> **Problem to solve**: From the data below, copy exactly the lines that lie between the one holding "alcium 600 Plus D3 Dietary Supplement" and the one holding "int Flex Plus Vitamin D3 Dietary Suppleme", including both, and nothing more.

> **Source information**:
==========

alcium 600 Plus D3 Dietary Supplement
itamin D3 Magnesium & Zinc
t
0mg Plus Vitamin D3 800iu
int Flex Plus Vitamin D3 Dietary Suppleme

==========

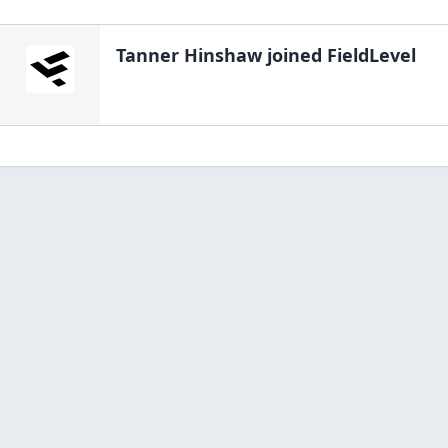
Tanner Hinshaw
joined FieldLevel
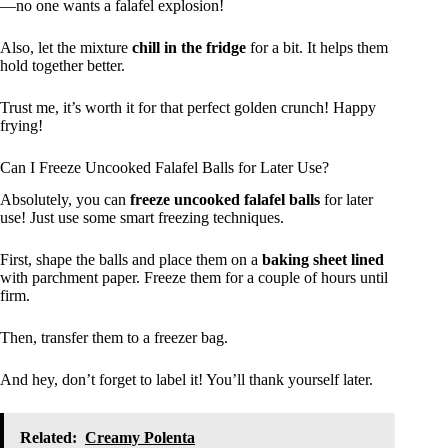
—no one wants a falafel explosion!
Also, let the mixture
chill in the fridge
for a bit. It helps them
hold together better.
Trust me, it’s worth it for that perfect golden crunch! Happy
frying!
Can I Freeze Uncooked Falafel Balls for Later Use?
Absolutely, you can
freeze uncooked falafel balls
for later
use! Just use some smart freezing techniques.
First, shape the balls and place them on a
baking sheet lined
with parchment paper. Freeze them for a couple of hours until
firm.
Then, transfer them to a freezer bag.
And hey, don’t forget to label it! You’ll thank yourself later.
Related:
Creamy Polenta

==========

> **Response to the task**:
alcium 600 Plus D3 Dietary Supplement
itamin D3 Magnesium & Zinc
t
0mg Plus Vitamin D3 800iu
int Flex Plus Vitamin D3 Dietary Suppleme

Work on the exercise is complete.